A suicide bomb attack on an education center in Kabul has killed at least 25 people, most of whom are believed to be young women, in the latest sign of the deteriorating security situation in the Afghan capital.
The explosion took place on Friday at the Kaaj education center, in a predominantly Hazara neighborhood – an ethnic minority group that has long faced oppression.
Students were taking a practice university entrance exam at 7:30 a.m., local time (11 p.m. ET) when the blast first took place, Kabul Police Spokesman Khalid Zadran told CNN.
In addition to those killed, at least 56 people were injured, according to reports from hospitals.
The humanitarian organization EMERGENCY said their surgical center received 22 patients, including 20 women, according to a statement by the group Friday. Two of those patients have died.
“The victims are all between 18 and 25 years old, and most of them were in the classroom to take an exam. One person was already dead on arrival and another died after being admitted,” the statement said.
Earlier, Abdu Ghayas Momand, a doctor from Ali Jinnah Hospital, said at least 23 people had been killed and 36 others injured and received by his facility.
There has been no claim of responsibility for the attack.
Taiba Mehtarkhil, an eyewitness, told CNN many of the casualties were young women. She had gone to the center to look for her friend after she heard news of the attack and was confronted with scenes of chaos and despair, she said.

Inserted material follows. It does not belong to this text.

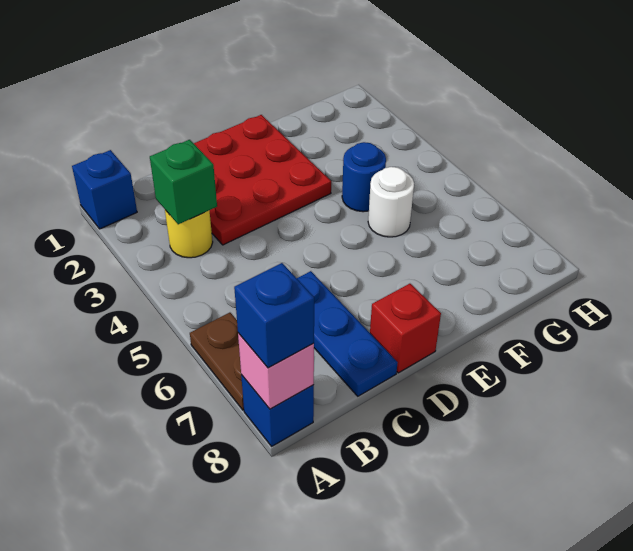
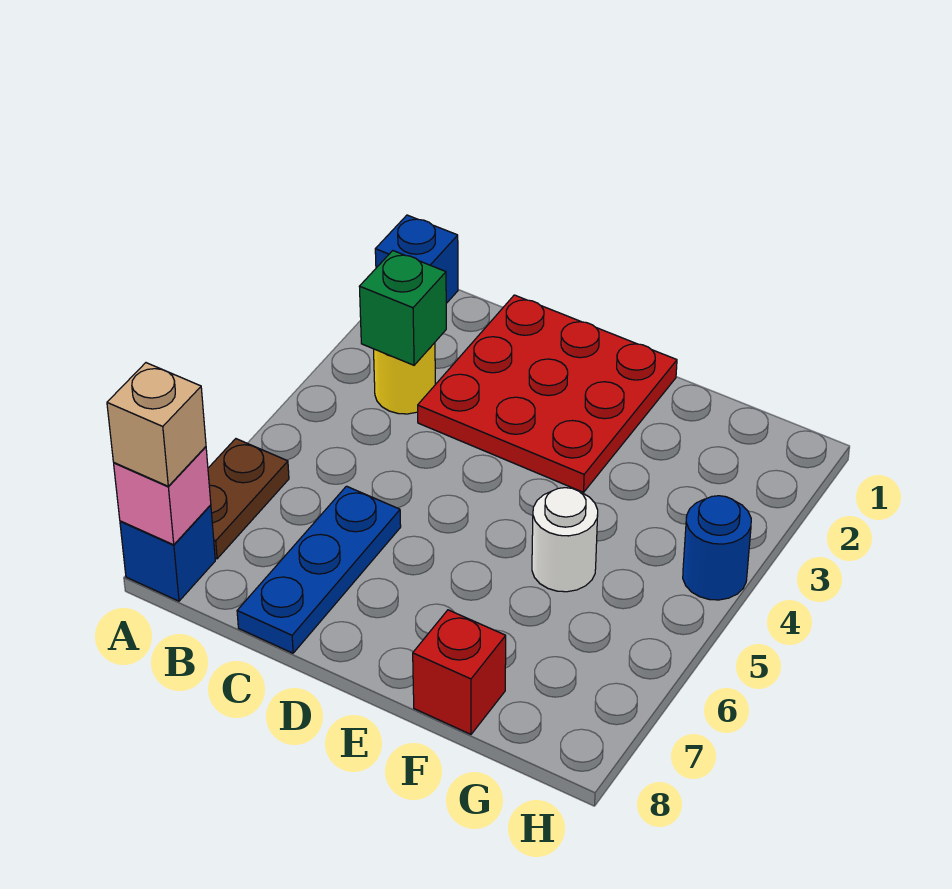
blue brick A8 level 3 -> tan brick A8 level 3
red brick D8 level 1 -> red brick F8 level 1
blue round brick F4 level 1 -> blue round brick H4 level 1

“I saw parents, other members of the families of the Kaaj students, screaming and running up and down,” she said. “Some were trying to get emergency medical attention to their loved ones and some others were looking for their sons and daughters. I saw around 20 killed and many more wounded with my own eyes.”
Mehtarkhil’s friend survived the attack as she was running late and hadn’t reached the classroom when the blast occurred, she said.
Another eyewitness, a 20-year-old who did not want to be named for security reasons, told CNN she was about 20 steps from the gate when the explosion threw her to the ground.
“When I got inside, I saw many of my classmates in blood. I found out that the explosion had happened inside my classroom,” she said, through tears.
“I was in a state of shock. I was just screaming my friends’ names and searching for them. I found some of them alive, but not my closest friend who was 19, and the most intelligent girl in our class,” she said.
Her classroom is the largest in the center and normally fits about 500 male and female students, she said.
“It is horrible, I am still in shock, it feels like a nightmare. It killed many of my dearest friends and classmates. I want the world not to treat this as another news piece. I want the world to know the pain we are going through right now. I am totally devastated,” she said.
Taliban spokesman Zabiullah Mujahid condemned the attack in a tweet Friday.
“The Islamic Emirate of Afghanistan calls the attack on Kaj training center in the 13th district of Kabul a big crime, strongly condemns it, and expresses deepest sympathy to the families of the victims of this incident.”
“Serious measures will be taken to find and punish the perpetrators,” he added.
UNICEF said it was “appalled by the horrific attack” in a tweet Friday.
“This heinous act claimed the lives of dozens of adolescent girls and boys and severely injured many more,” it said. “Violence in or around education establishments is never acceptable. Such places must be havens of peace where children can learn, be with friends, and feel safe as they build skills for their futures.”
The United States said it “strongly condemned the attack” in a statement on Twitter.
“Targeting a room full of students taking exams is shameful; all students should be able to pursue an education in peace and without fear,” the Chargé d’Affaires of the US Mission to Afghanistan wrote.
Pakistan’s prime minister, Shehbaz Sharif, condemned the attack, tweeting: “Deeply grieved at the loss of young lives in a horrific suicide attack at a learning center in Kabul. Words can’t express this sheer barbarism. We send our deepest condolences & most sincere sympathies to the bereaved families & people of Afghanistan.”
The UN special rapporteur for human rights in Afghanistan, Richard Bennett, also denounced the bombing.
“I condemn today’s horrific attack on students at Kaaj Academy,” Bennett tweeted with the hashtag #studentsnotargets. “Onslaught on education for Hazaras & Shia must end. Stop attacks on Afghanistan’s future, stop int’l crimes.
Bennett said the center had been crammed with students “full of hope for a brighter future.”
“Afghanistan’s future depends on stopping international crimes, holding perpetrators to account and educating youth,” he added.
Since the Taliban took control of Afghanistan in August 2021, there have been multiple attacks against the Hazara community.
The Islamic State of Khorasan Province has claimed responsibility for 13 attacks against the Hazaras and been linked to three more that have killed and injured at least 700 people, according to Human Rights Watch.
“The Taliban authorities have done little to protect these communities from suicide bombings and other unlawful attacks or to provide necessary medical care and other assistance to victims and their families,” the report added.
A string of attacks in Kabul have claimed dozens of lives in recent weeks.
Earlier this month, two Russian embassy employees were among six people killed in a suicide blast near the Russian embassy, and in August, an explosion at a mosque during evening prayers killed 21 people and injured 33 more.
This is a breaking news story. More to come.